He used small SSD1306 128×64 OLED display which is connected to small Attiny85 Arduino compatible board. Coin cell battery is enough to power it for quite some time. He paid some attention to details on how display is attached to leather piece and how this piece is snapped to clothes. You can do many fun stuff with the display including a temperature monitoring by attaching thermometer, it simply do rudimentary activity tracker with accelerometer or display current your mood with smileys which can be changed with single button press.

POV based Magic ball

In this project, the user can ask the ball a yes/no based question and the ball will display the answer in form of a sphere which is achieved using persistence of vision. The sphere display has been created by spinning semi-circle shaped LEDs around a central motor shaft. The rotational speed of the LED’s is fast enough such that the human eye perceives a two dimensional image. The software part of the project basically calculates the refresh rates of the LED so it seems like a 2D figure.


There are 19 LEDs consisting of the semi-circle and the entire display area is mapped to a 19 by 90 matrix where each element in the matrix represents a pixel. The device is powered by a ATMEGA128p connected to Led subsystem and the mic circuit. Whenever the Atmega detects an end of the question, the sphere displays a randomly generated yes/no as an answer to the question. Another feature about our device is that the LED array can generate quite bright light, people can see the display without having to turn off the light. A project which can be made to amuse people in your free time and also to learn the concept of persistence of vision.

Movable Alarm Clock

This project is for the people who faces difficulty in waking up early in the morning or have the habit of snoozing the alarm. In short, this alarm clock runs away from the user as he tries to snooze his alarm. The whole unit is mounted on a chassis with caterpillar-style wheels driven by two small DC motors. The runaway feature is implemented using a proximity sensor which is placed near the snooze button. It has all the features of a “regular” alarm clock: settable time and alarm, snooze, and alarm on/off.

The project is divided into four levels namely the clock feature with display.
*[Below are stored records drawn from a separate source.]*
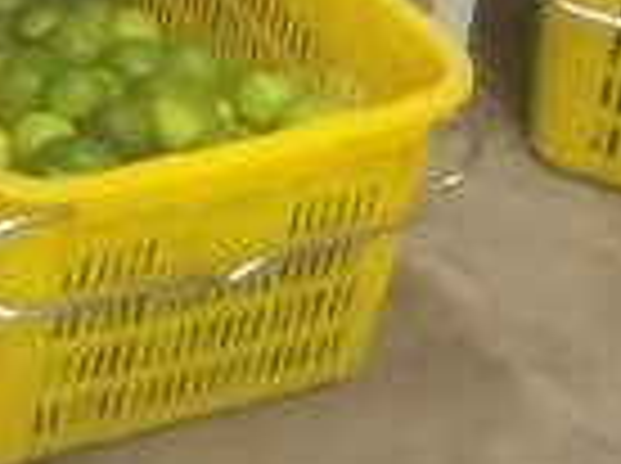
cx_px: -76
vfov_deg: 8.5
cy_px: -680
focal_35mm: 157
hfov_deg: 12.4
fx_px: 2812
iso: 500
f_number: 2.2
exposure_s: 1/25
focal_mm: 2.26
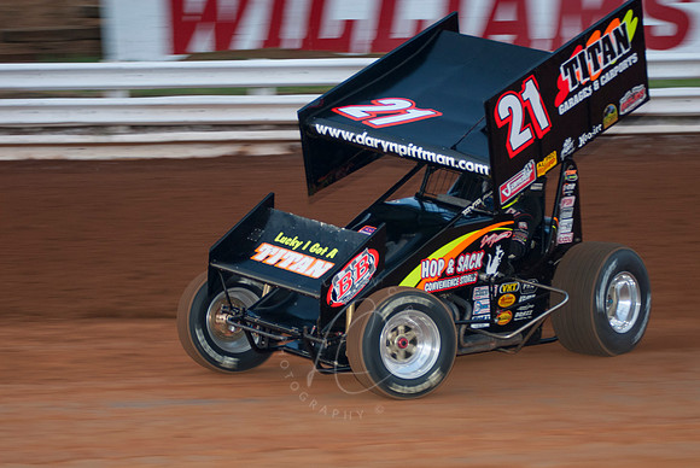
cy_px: 234
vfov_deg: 9.7
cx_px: 350
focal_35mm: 142
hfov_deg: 14.4
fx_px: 2774
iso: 250
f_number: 2.8
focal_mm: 95
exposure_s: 1/400
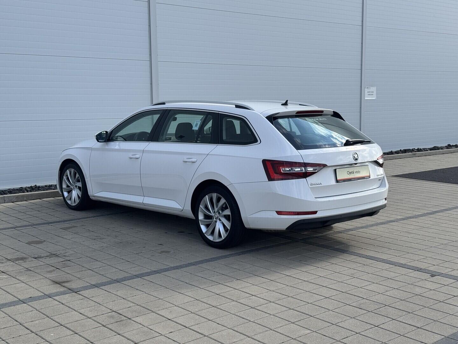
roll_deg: +0.7
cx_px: 229
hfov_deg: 39.7
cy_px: 172
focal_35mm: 48
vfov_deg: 30.3
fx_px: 635
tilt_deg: -5.3
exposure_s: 1/2331
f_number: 1.78
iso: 64
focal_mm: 6.76
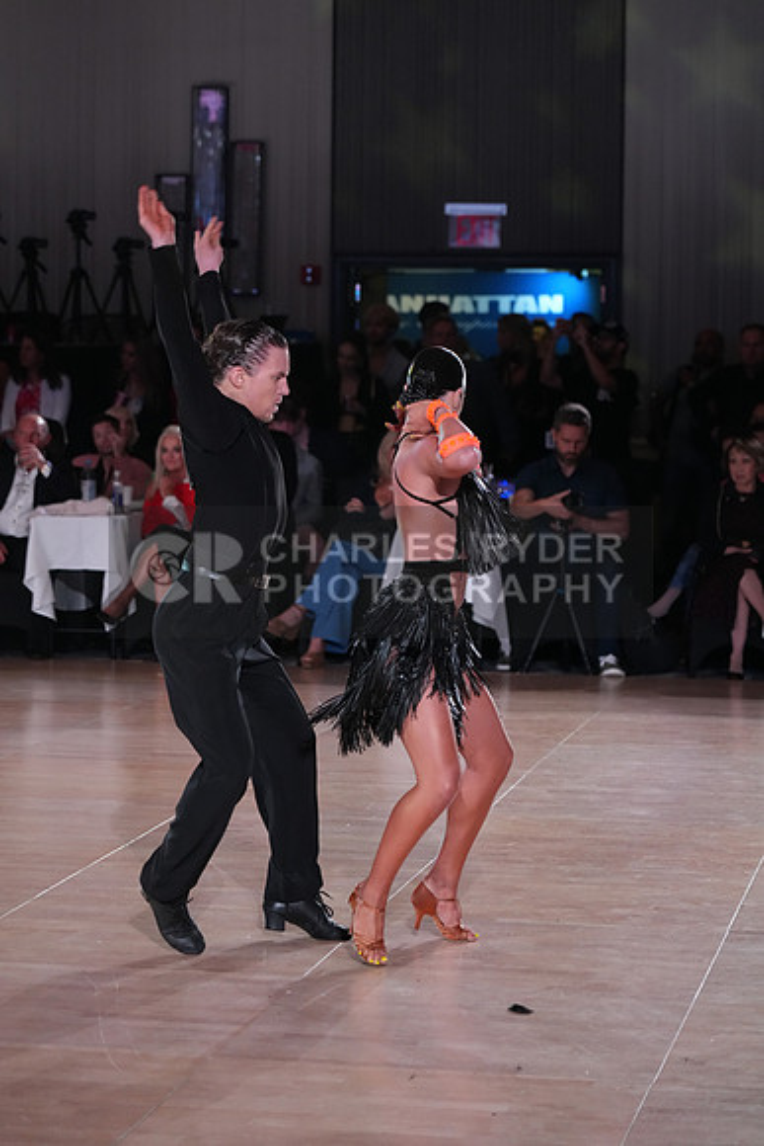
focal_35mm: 105
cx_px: 382
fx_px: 3340
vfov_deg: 19.5
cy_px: 573
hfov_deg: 13.0
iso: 4000
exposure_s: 1/500
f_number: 4
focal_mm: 105
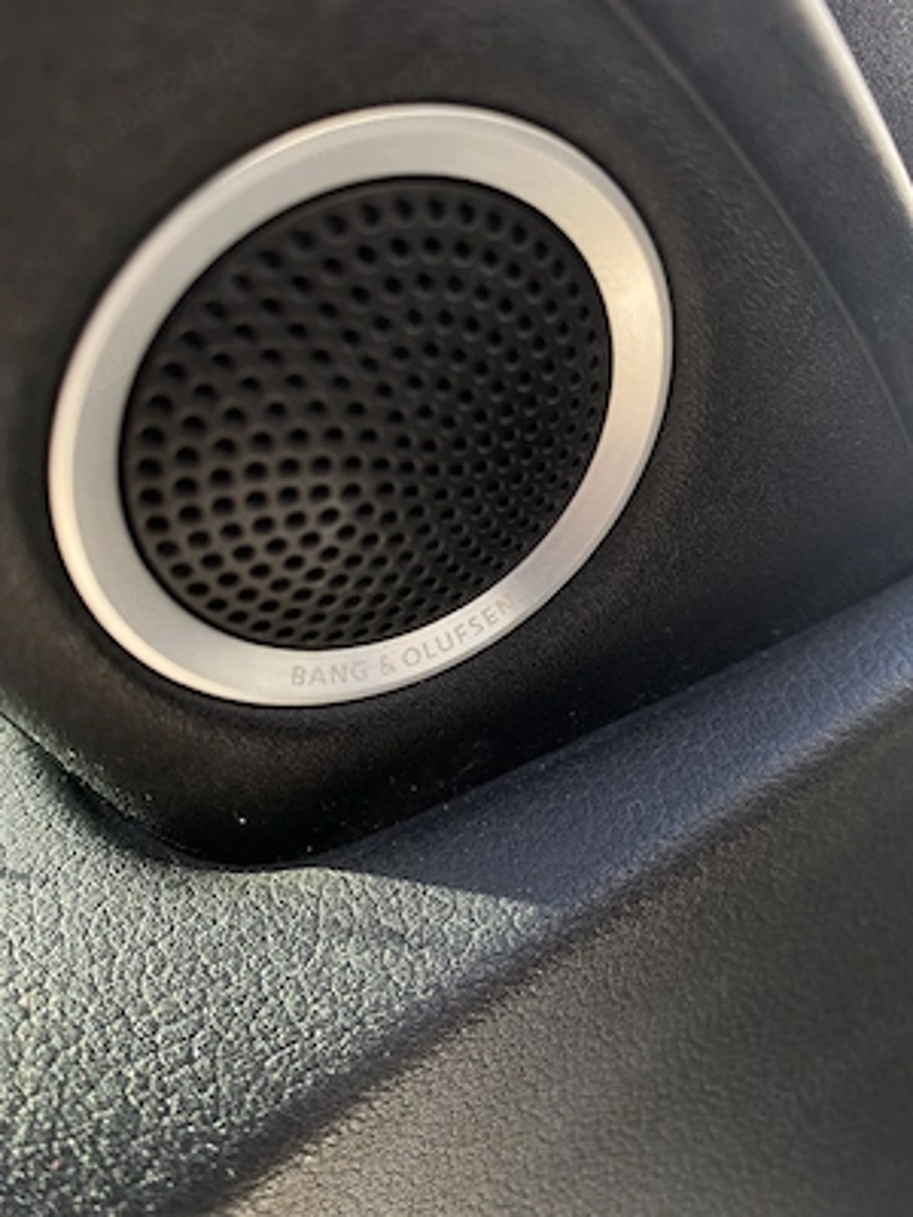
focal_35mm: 25
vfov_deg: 69.4
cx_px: 456
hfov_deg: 54.9
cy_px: 608
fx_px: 879
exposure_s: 1/123
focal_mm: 4.25
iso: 32
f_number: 1.8
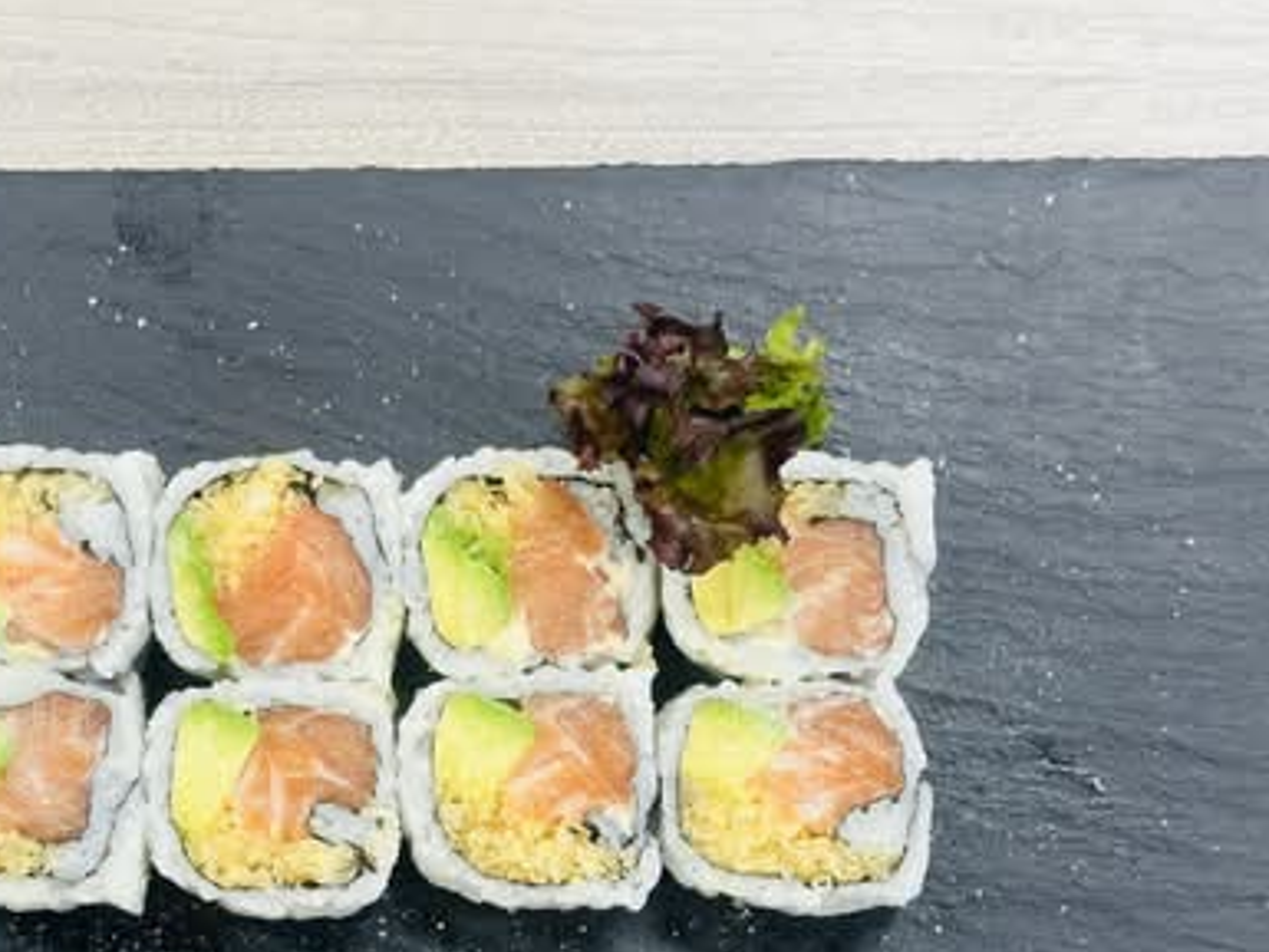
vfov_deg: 20.0
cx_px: 445
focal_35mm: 73
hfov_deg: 26.5
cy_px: 712
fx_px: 2677
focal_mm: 6.86
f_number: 1.78
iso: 160
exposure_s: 1/60
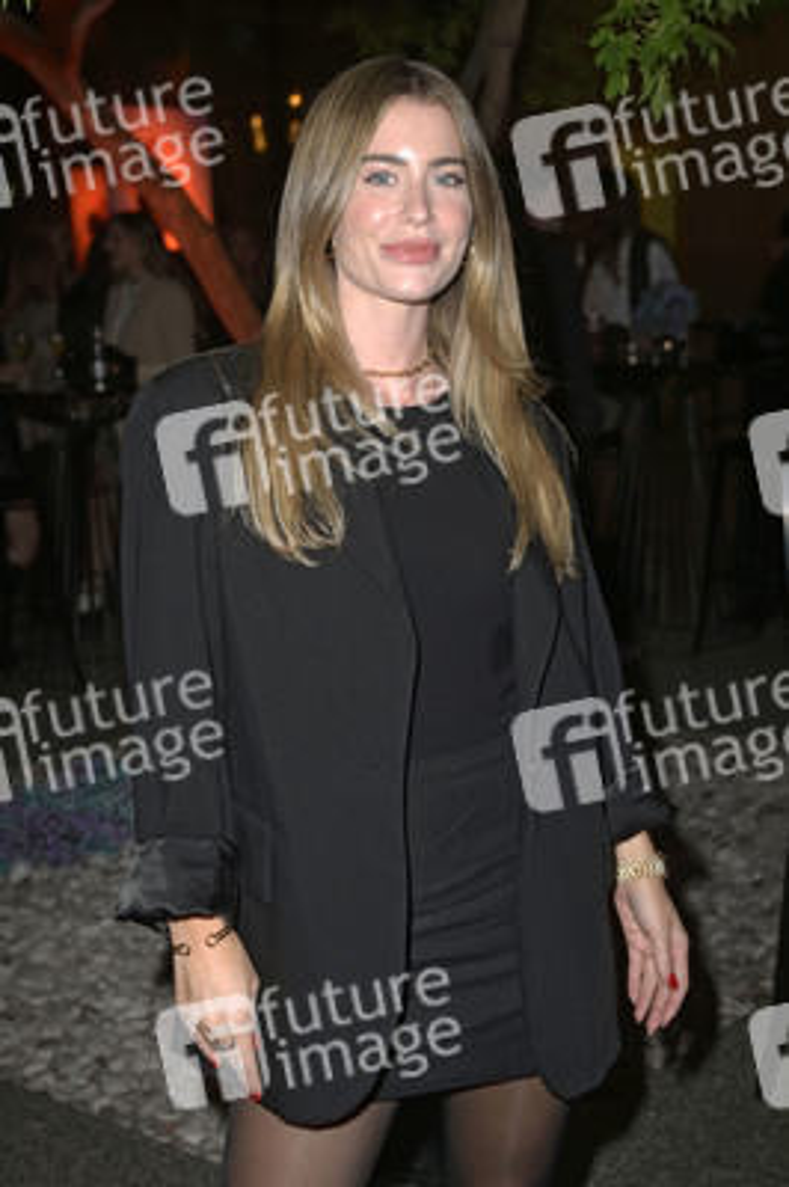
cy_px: 594
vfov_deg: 36.3
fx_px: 1811
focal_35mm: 55
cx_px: 394
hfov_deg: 24.6
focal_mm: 55
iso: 200
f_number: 5
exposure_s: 1/40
The alarm feature motion control and proximity detection. The alarm tone is generated using a 555 timer while a real timer kernel is implemented on the Atmega MCU to run each of these tasks independently and simultaneously on the microcontroller. The display is built out of seven segment LED’s running on the principle of persistence of vision. The accuracy of the clock is pretty good, and the speed of the bot can be raised up to 10m/s. The source code of the project is available on the project website along with the necessary libraries.

Laser based projector

This is again a final year project by Melissa and her team, who all are students at Cornell University. The electrical part of the project consists of Galvanometer and the microcontroller which acts as an input to the position detector sensor and also are responsible for control loops which have been implemented using proportionate derivative controller. The mechanical part consists of a combination of different devices which makes up the laser projector. A part of the software runs on a Linux based PC which handles file parsing, point scanning, frame display, and serial transmission to the control board.

For this laser projector, the moving and still parts of the galvo are switched around. The current running through the coils causes the rotary motion of the magnet, and subsequently, both the position detector electrode and the mirror attached to the ends. The project have been designed keeping in mind that further research and development should take place on a similar concept. The project schematics needs a little bit of improvement as accessing the board is a challenging task. A different project but still a long way to go before we see something like this in the market.